### WHAT THE EXERCISE ASKS:
Each line below that contains the word "whole" is to be counted; give only the final number.

### DATA TO PROCESS:
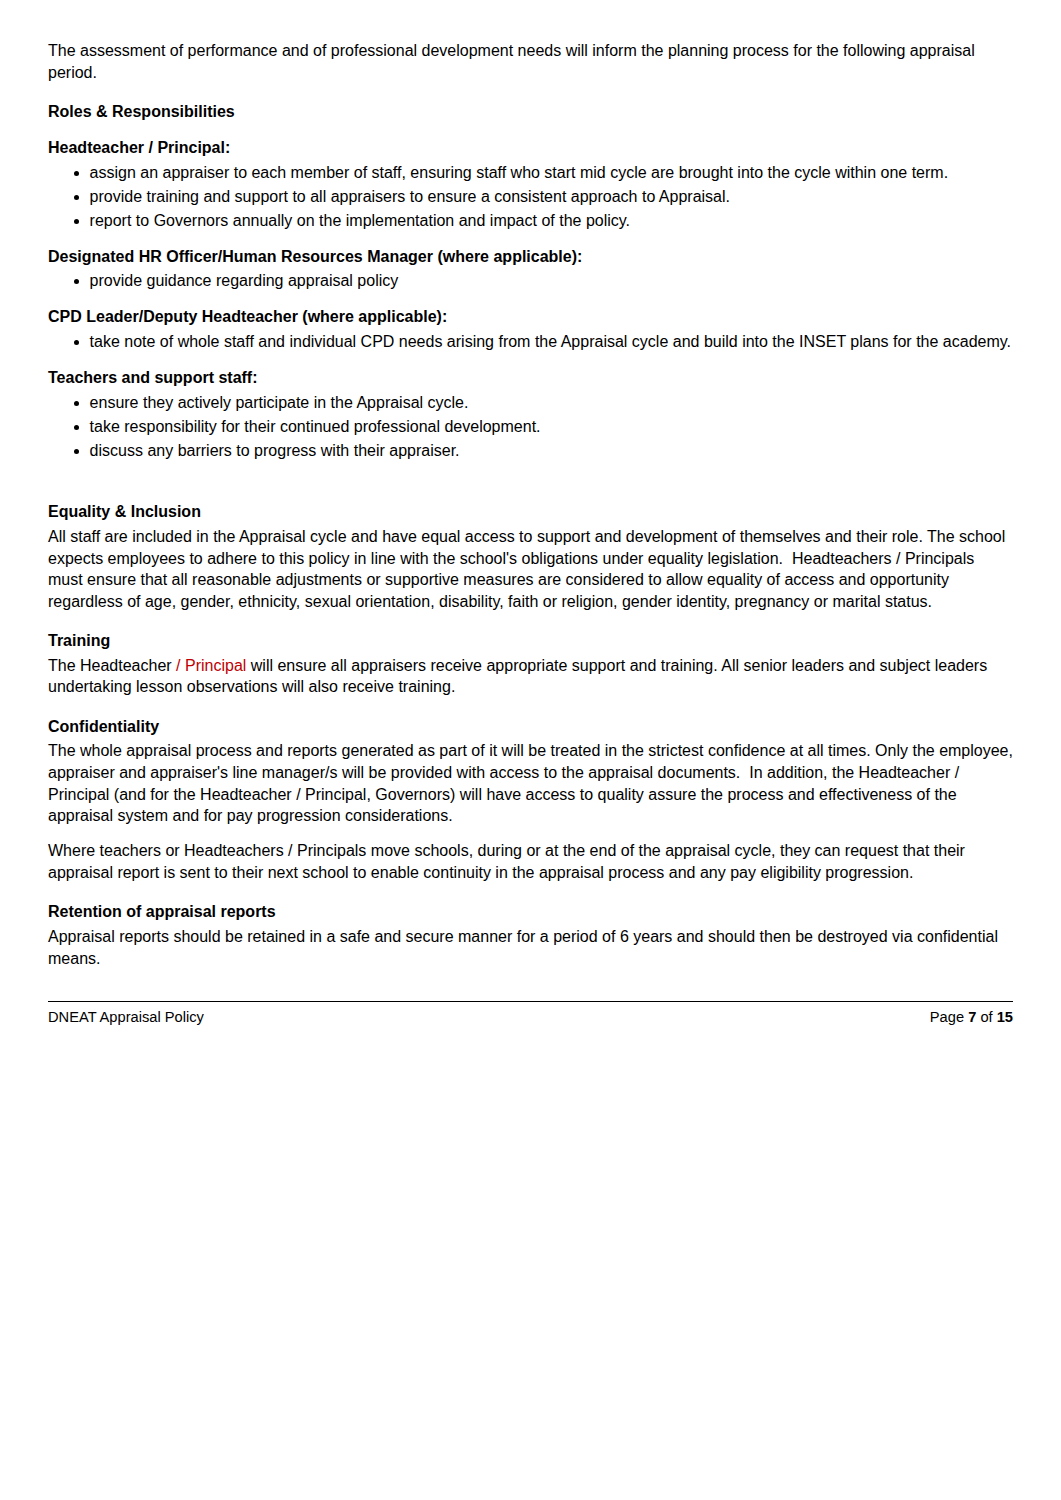The assessment of performance and of professional development needs will inform the planning process for the following appraisal period.
Roles & Responsibilities
Headteacher / Principal:
assign an appraiser to each member of staff, ensuring staff who start mid cycle are brought into the cycle within one term.
provide training and support to all appraisers to ensure a consistent approach to Appraisal.
report to Governors annually on the implementation and impact of the policy.
Designated HR Officer/Human Resources Manager (where applicable):
provide guidance regarding appraisal policy
CPD Leader/Deputy Headteacher (where applicable):
take note of whole staff and individual CPD needs arising from the Appraisal cycle and build into the INSET plans for the academy.
Teachers and support staff:
ensure they actively participate in the Appraisal cycle.
take responsibility for their continued professional development.
discuss any barriers to progress with their appraiser.
Equality & Inclusion
All staff are included in the Appraisal cycle and have equal access to support and development of themselves and their role. The school expects employees to adhere to this policy in line with the school's obligations under equality legislation. Headteachers / Principals must ensure that all reasonable adjustments or supportive measures are considered to allow equality of access and opportunity regardless of age, gender, ethnicity, sexual orientation, disability, faith or religion, gender identity, pregnancy or marital status.
Training
The Headteacher / Principal will ensure all appraisers receive appropriate support and training. All senior leaders and subject leaders undertaking lesson observations will also receive training.
Confidentiality
The whole appraisal process and reports generated as part of it will be treated in the strictest confidence at all times. Only the employee, appraiser and appraiser's line manager/s will be provided with access to the appraisal documents. In addition, the Headteacher / Principal (and for the Headteacher / Principal, Governors) will have access to quality assure the process and effectiveness of the appraisal system and for pay progression considerations.
Where teachers or Headteachers / Principals move schools, during or at the end of the appraisal cycle, they can request that their appraisal report is sent to their next school to enable continuity in the appraisal process and any pay eligibility progression.
Retention of appraisal reports
Appraisal reports should be retained in a safe and secure manner for a period of 6 years and should then be destroyed via confidential means.
DNEAT Appraisal Policy Page 7 of 15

### WRITTEN ANSWER:
2